- **Exercise details**:
Without including any pictures, write out all the entries exactly.

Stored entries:
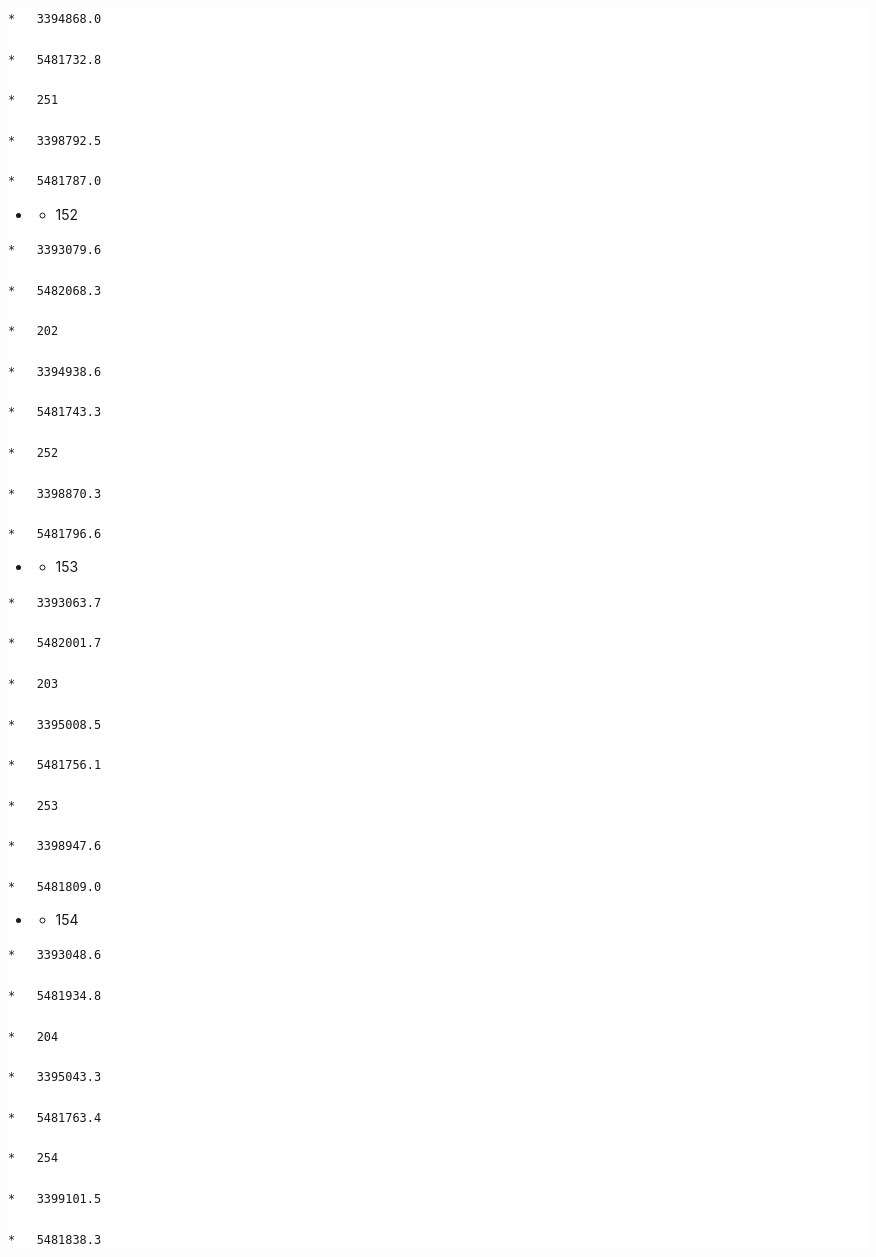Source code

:     *   3394868.0

    *   5481732.8

    *   251

    *   3398792.5

    *   5481787.0


*    *   152

    *   3393079.6

    *   5482068.3

    *   202

    *   3394938.6

    *   5481743.3

    *   252

    *   3398870.3

    *   5481796.6


*    *   153

    *   3393063.7

    *   5482001.7

    *   203

    *   3395008.5

    *   5481756.1

    *   253

    *   3398947.6

    *   5481809.0


*    *   154

    *   3393048.6

    *   5481934.8

    *   204

    *   3395043.3

    *   5481763.4

    *   254

    *   3399101.5

    *   5481838.3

- **Output for this exercise**:
Source code

:     *   3394868.0

    *   5481732.8

    *   251

    *   3398792.5

    *   5481787.0


*    *   152

    *   3393079.6

    *   5482068.3

    *   202

    *   3394938.6

    *   5481743.3

    *   252

    *   3398870.3

    *   5481796.6


*    *   153

    *   3393063.7

    *   5482001.7

    *   203

    *   3395008.5

    *   5481756.1

    *   253

    *   3398947.6

    *   5481809.0


*    *   154

    *   3393048.6

    *   5481934.8

    *   204

    *   3395043.3

    *   5481763.4

    *   254

    *   3399101.5

    *   5481838.3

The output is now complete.